Ribuan Massa ARK Kepung DPRD Kaltim, Desak Penggunaan Hak Angket
NUSASATU, SAMARINDA — Sekitar seribu mahasiswa dan elemen masyarakat yang tergabung dalam Aliansi Rakyat Kalimantan Timur (ARK) kembali menggelar aksi unjuk rasa di depan Gedung DPRD Provinsi Kalimantan Timur, Senin (4/5/2026). Aksi ini merupakan lanjutan dari demonstrasi sebelumnya yang menuntut komitmen DPRD dalam mendorong transparansi dan tata kelola pemerintahan yang bersih.
Massa datang dengan tujuan mendesak para wakil rakyat segera menindaklanjuti penggunaan hak angket terhadap kebijakan Pemerintah Provinsi Kalimantan Timur. Mereka menilai langkah tersebut penting sebagai bentuk pengawasan terhadap dugaan persoalan dalam penyelenggaraan pemerintahan selama setahun terakhir.
Humas aksi ARK, Bella, menyatakan bahwa tuntutan tersebut merujuk pada dokumen yang sebelumnya telah ditandatangani di atas materai saat aksi pada 21 April 2026.
“Dalam dokumen itu, kami menyoroti adanya persoalan serius dalam tata kelola pemerintahan provinsi selama satu tahun terakhir, dan hari ini kami kembali mengingatkan komitmen tersebut,” ujarnya, dikutip dari ANTARA.
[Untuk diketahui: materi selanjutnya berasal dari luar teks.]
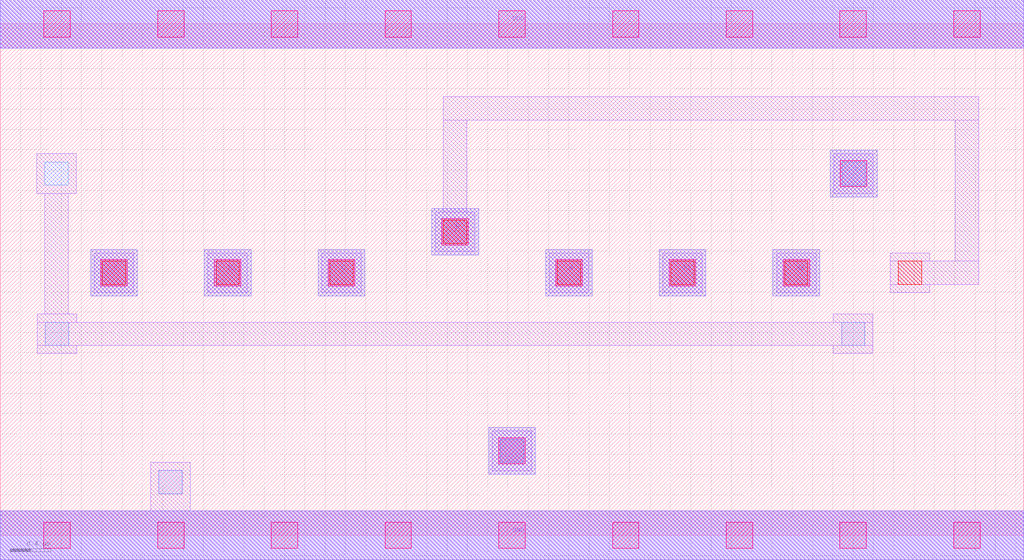
<source format=lef>
MACRO AOAAOI3112
 CLASS CORE ;
 FOREIGN AOAAOI3112 0 0 ;
 SIZE 10.08 BY 5.04 ;
 ORIGIN 0 0 ;
 SYMMETRY X Y R90 ;
 SITE unit ;
  PIN VDD
   DIRECTION INOUT ;
   USE POWER ;
   SHAPE ABUTMENT ;
    PORT
     CLASS CORE ;
       LAYER met1 ;
        RECT 0.00000000 4.80000000 10.08000000 5.28000000 ;
       LAYER met2 ;
        RECT 0.00000000 4.80000000 10.08000000 5.28000000 ;
    END
  END VDD

  PIN GND
   DIRECTION INOUT ;
   USE POWER ;
   SHAPE ABUTMENT ;
    PORT
     CLASS CORE ;
       LAYER met1 ;
        RECT 0.00000000 -0.24000000 10.08000000 0.24000000 ;
       LAYER met2 ;
        RECT 0.00000000 -0.24000000 10.08000000 0.24000000 ;
    END
  END GND

  PIN Y
   DIRECTION INOUT ;
   USE SIGNAL ;
   SHAPE ABUTMENT ;
    PORT
     CLASS CORE ;
       LAYER met2 ;
        RECT 4.81000000 0.60200000 5.27000000 1.06200000 ;
       LAYER met2 ;
        RECT 8.17500000 3.33500000 8.63500000 3.79500000 ;
    END
  END Y

  PIN C
   DIRECTION INOUT ;
   USE SIGNAL ;
   SHAPE ABUTMENT ;
    PORT
     CLASS CORE ;
       LAYER met2 ;
        RECT 0.89000000 2.35700000 1.35000000 2.81700000 ;
    END
  END C

  PIN A
   DIRECTION INOUT ;
   USE SIGNAL ;
   SHAPE ABUTMENT ;
    PORT
     CLASS CORE ;
       LAYER met2 ;
        RECT 5.37000000 2.35700000 5.83000000 2.81700000 ;
    END
  END A

  PIN D1
   DIRECTION INOUT ;
   USE SIGNAL ;
   SHAPE ABUTMENT ;
    PORT
     CLASS CORE ;
       LAYER met2 ;
        RECT 2.01000000 2.35700000 2.47000000 2.81700000 ;
    END
  END D1

  PIN D
   DIRECTION INOUT ;
   USE SIGNAL ;
   SHAPE ABUTMENT ;
    PORT
     CLASS CORE ;
       LAYER met2 ;
        RECT 3.13000000 2.35700000 3.59000000 2.81700000 ;
    END
  END D

  PIN A1
   DIRECTION INOUT ;
   USE SIGNAL ;
   SHAPE ABUTMENT ;
    PORT
     CLASS CORE ;
       LAYER met2 ;
        RECT 6.49000000 2.35700000 6.95000000 2.81700000 ;
    END
  END A1

  PIN A2
   DIRECTION INOUT ;
   USE SIGNAL ;
   SHAPE ABUTMENT ;
    PORT
     CLASS CORE ;
       LAYER met2 ;
        RECT 7.61000000 2.35700000 8.07000000 2.81700000 ;
    END
  END A2

  PIN B
   DIRECTION INOUT ;
   USE SIGNAL ;
   SHAPE ABUTMENT ;
    PORT
     CLASS CORE ;
       LAYER met2 ;
        RECT 4.25000000 2.76200000 4.71000000 3.22200000 ;
    END
  END B

 OBS
    LAYER polycont ;
     RECT 1.00500000 2.47200000 1.23500000 2.70200000 ;
     RECT 2.12500000 2.47200000 2.35500000 2.70200000 ;
     RECT 3.24500000 2.47200000 3.47500000 2.70200000 ;
     RECT 5.48500000 2.47200000 5.71500000 2.70200000 ;
     RECT 6.60500000 2.47200000 6.83500000 2.70200000 ;
     RECT 7.72500000 2.47200000 7.95500000 2.70200000 ;
     RECT 8.84500000 2.47200000 9.07500000 2.70200000 ;
     RECT 4.36500000 2.87700000 4.59500000 3.10700000 ;

    LAYER pdiffc ;
     RECT 0.44000000 3.45000000 0.67000000 3.68000000 ;
     RECT 8.29000000 3.45000000 8.52000000 3.68000000 ;

    LAYER ndiffc ;
     RECT 1.56000000 0.41000000 1.79000000 0.64000000 ;
     RECT 4.92500000 0.71700000 5.15500000 0.94700000 ;
     RECT 0.44500000 1.87000000 0.67500000 2.10000000 ;
     RECT 8.28500000 1.87000000 8.51500000 2.10000000 ;

    LAYER met1 ;
     RECT 0.00000000 -0.24000000 10.08000000 0.24000000 ;
     RECT 1.48000000 0.24000000 1.87000000 0.72000000 ;
     RECT 4.84500000 0.63700000 5.23500000 1.02700000 ;
     RECT 0.92500000 2.39200000 1.31500000 2.78200000 ;
     RECT 2.04500000 2.39200000 2.43500000 2.78200000 ;
     RECT 3.16500000 2.39200000 3.55500000 2.78200000 ;
     RECT 5.40500000 2.39200000 5.79500000 2.78200000 ;
     RECT 6.52500000 2.39200000 6.91500000 2.78200000 ;
     RECT 7.64500000 2.39200000 8.03500000 2.78200000 ;
     RECT 0.36500000 1.79000000 0.75500000 1.87000000 ;
     RECT 8.20500000 1.79000000 8.59500000 1.87000000 ;
     RECT 0.36500000 1.87000000 8.59500000 2.10000000 ;
     RECT 0.36500000 2.10000000 0.75500000 2.18000000 ;
     RECT 8.20500000 2.10000000 8.59500000 2.18000000 ;
     RECT 0.44000000 2.18000000 0.67000000 3.37000000 ;
     RECT 0.36000000 3.37000000 0.75000000 3.76000000 ;
     RECT 8.21000000 3.37000000 8.60000000 3.76000000 ;
     RECT 8.76500000 2.39200000 9.15500000 2.47200000 ;
     RECT 8.76500000 2.47200000 9.63500000 2.70200000 ;
     RECT 8.76500000 2.70200000 9.15500000 2.78200000 ;
     RECT 4.28500000 2.79700000 4.67500000 3.18700000 ;
     RECT 4.36500000 3.18700000 4.59500000 4.09200000 ;
     RECT 9.40500000 2.70200000 9.63500000 4.09200000 ;
     RECT 4.36500000 4.09200000 9.63500000 4.32200000 ;
     RECT 0.00000000 4.80000000 10.08000000 5.28000000 ;

    LAYER via1 ;
     RECT 0.43000000 -0.13000000 0.69000000 0.13000000 ;
     RECT 1.55000000 -0.13000000 1.81000000 0.13000000 ;
     RECT 2.67000000 -0.13000000 2.93000000 0.13000000 ;
     RECT 3.79000000 -0.13000000 4.05000000 0.13000000 ;
     RECT 4.91000000 -0.13000000 5.17000000 0.13000000 ;
     RECT 6.03000000 -0.13000000 6.29000000 0.13000000 ;
     RECT 7.15000000 -0.13000000 7.41000000 0.13000000 ;
     RECT 8.27000000 -0.13000000 8.53000000 0.13000000 ;
     RECT 9.39000000 -0.13000000 9.65000000 0.13000000 ;
     RECT 4.91000000 0.70200000 5.17000000 0.96200000 ;
     RECT 0.99000000 2.45700000 1.25000000 2.71700000 ;
     RECT 2.11000000 2.45700000 2.37000000 2.71700000 ;
     RECT 3.23000000 2.45700000 3.49000000 2.71700000 ;
     RECT 5.47000000 2.45700000 5.73000000 2.71700000 ;
     RECT 6.59000000 2.45700000 6.85000000 2.71700000 ;
     RECT 7.71000000 2.45700000 7.97000000 2.71700000 ;
     RECT 4.35000000 2.86200000 4.61000000 3.12200000 ;
     RECT 8.27500000 3.43500000 8.53500000 3.69500000 ;
     RECT 0.43000000 4.91000000 0.69000000 5.17000000 ;
     RECT 1.55000000 4.91000000 1.81000000 5.17000000 ;
     RECT 2.67000000 4.91000000 2.93000000 5.17000000 ;
     RECT 3.79000000 4.91000000 4.05000000 5.17000000 ;
     RECT 4.91000000 4.91000000 5.17000000 5.17000000 ;
     RECT 6.03000000 4.91000000 6.29000000 5.17000000 ;
     RECT 7.15000000 4.91000000 7.41000000 5.17000000 ;
     RECT 8.27000000 4.91000000 8.53000000 5.17000000 ;
     RECT 9.39000000 4.91000000 9.65000000 5.17000000 ;

    LAYER met2 ;
     RECT 0.00000000 -0.24000000 10.08000000 0.24000000 ;
     RECT 4.81000000 0.60200000 5.27000000 1.06200000 ;
     RECT 0.89000000 2.35700000 1.35000000 2.81700000 ;
     RECT 2.01000000 2.35700000 2.47000000 2.81700000 ;
     RECT 3.13000000 2.35700000 3.59000000 2.81700000 ;
     RECT 5.37000000 2.35700000 5.83000000 2.81700000 ;
     RECT 6.49000000 2.35700000 6.95000000 2.81700000 ;
     RECT 7.61000000 2.35700000 8.07000000 2.81700000 ;
     RECT 4.25000000 2.76200000 4.71000000 3.22200000 ;
     RECT 8.17500000 3.33500000 8.63500000 3.79500000 ;
     RECT 0.00000000 4.80000000 10.08000000 5.28000000 ;

 END
END AOAAOI3112

</source>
Berdasarkan pantauan di lapangan, aksi sempat memanas. Sejumlah massa terlihat memanjat tiang billboard dan merobek gambar pimpinan DPRD Kaltim. Selain itu, sebagian peserta aksi juga dilaporkan sempat menerobos pagar gedung DPRD meski mendapat pengawalan ketat dari aparat kepolisian.
Dalam aksi tersebut, ARK menyampaikan tiga tuntutan utama. Pertama, mendesak DPRD menggunakan hak angket untuk melakukan audit menyeluruh terhadap kebijakan Pemprov Kaltim, terutama terkait dugaan pemborosan anggaran sekitar Rp25 miliar untuk renovasi rumah dinas dan fasilitas pejabat di tengah kebijakan efisiensi.
Kedua, massa menuntut penghentian praktik korupsi, kolusi, dan nepotisme (KKN), termasuk dugaan konflik kepentingan dalam penunjukan jabatan strategis. Mereka mendorong penerapan sistem merit dan transparansi sesuai ketentuan perundang-undangan.
Ketiga, ARK meminta DPRD Kaltim mengoptimalkan fungsi pengawasan dan tidak bersikap pasif terhadap kebijakan eksekutif. Mereka menegaskan bahwa DPRD harus berdiri sebagai representasi rakyat, bukan perpanjangan tangan kekuasaan.
Sebelumnya, dalam aksi pada 21 April 2026, sejumlah anggota DPRD Kaltim, termasuk unsur pimpinan, telah menandatangani komitmen untuk menindaklanjuti tuntutan tersebut. Namun hingga kini, massa menilai belum ada langkah konkret yang diambil oleh lembaga legislatif tersebut.